In spite of the opinion of some public figures who have chosen to use vague language in regards to the involvement of Burma Army in the rape and murder, the track record of the Burma Army and their widespread and systematic attacks on ethnic civilians in conflict-affected areas over the past few decades indicates a structural pattern of behavior that is carried out with impunity. Given the sudden presence of soldiers in the village, and the evidence collected by the villagers as well as local organizations, it is of no surprise that the blame for this horrific incident is being laid at the feet of the Burma Army.

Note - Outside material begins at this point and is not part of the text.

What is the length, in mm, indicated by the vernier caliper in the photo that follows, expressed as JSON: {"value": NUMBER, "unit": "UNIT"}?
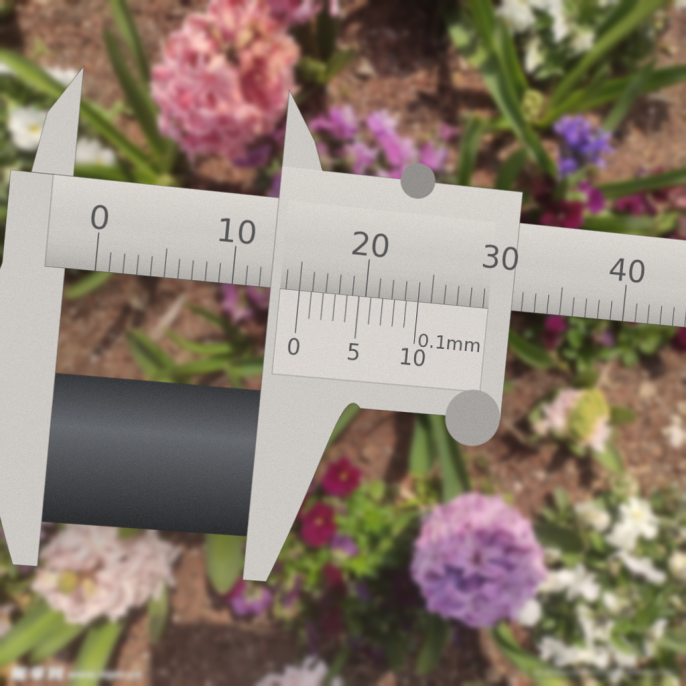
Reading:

There is hope that evidence will put to bed the dithering of the international community that dares not rock the boat of their increasingly cozy relations with the Burma Government. While the US Embassy labelled the incident, “horrific” and both the UK Embassy and the US State Department have called for an investigation, this should not be the limit of their pressure on the Burma Government. This weekly bulletin is simply too small in scope to comprehensively list the plethora of incidents that have drawn condemnation from the international community but not much else, further giving legitimization to the transition process that international governments continue to invest in, regardless of the glaring human rights abuses. Examples include the murder of journalist Ko Par Gyi by the Burma Army, the 23 cadets slain at an academy in Kachin State, the shooting of Daw Khin Win who was demonstrating against the Letpadaung Copper Mine in Sagaing Region by the police, and most recently the killing of Lasham Tu Nan, a young Kachin man, who was taken by Burma Army soldiers and later found dead with marks of torture.

Burma Campaign UK has highlighted concrete steps that the British Government can take to show its commitment to its own ‘Preventing Sexual Violence Initiative.’ These are to lobby the British Government to allow them to send a team of experts to investigate the incident, to suspend training of the Burma Army until it has taken concrete actions to end such impunity, and to support an international investigation into the war crimes committed by the Burma Army, including rape and sexual assault. Rights groups and the victims of war crimes are waiting for such concrete action, as they have since the changes in Burma began, despite Burma signing the Declaration to End Sexual Violence in Conflict in June, 2014.

At a memorial service for the two teachers at Mahabandoola Park in downtown Rangoon, the Coordinator of Burma Partnership posed the issue succinctly, “The leaders of the Burma Army need to tell their soldiers to stop raping ethnic minority women.” In addition she states, “This case once again demonstrates the impunity that continues to protect the perpetrators of such heinous crimes, that is enshrined in the 2008 Constitution. Burma Army soldiers must not be allowed to continue to commit rape and all forms of sexual violence as a tool to instill fear and oppress ethnic communities. The Burma Army must be held accountable and justice must be done for the victims and survivors.

Only when there is security guaranteed for women will there be genuine peace. The International community must convince the Burma Army and the Burma Government to commit to implementing the “UN Security Council Resolution 1325 on Women, Peace and Security.” So far no sign of political will has been seen from the Burma Army leaders to stop their soldiers from using rape as a weapon on ethnic communities, and the international community has not done enough to pressure the authorities in Burma to do something substantive to hold the Burma Army accountable. The engagement of the international community will be meaningless unless they apply effective pressure that ensures the Burma Government fully complies and fulfills its human rights obligations as it should do as a fully-fledged member of the international community.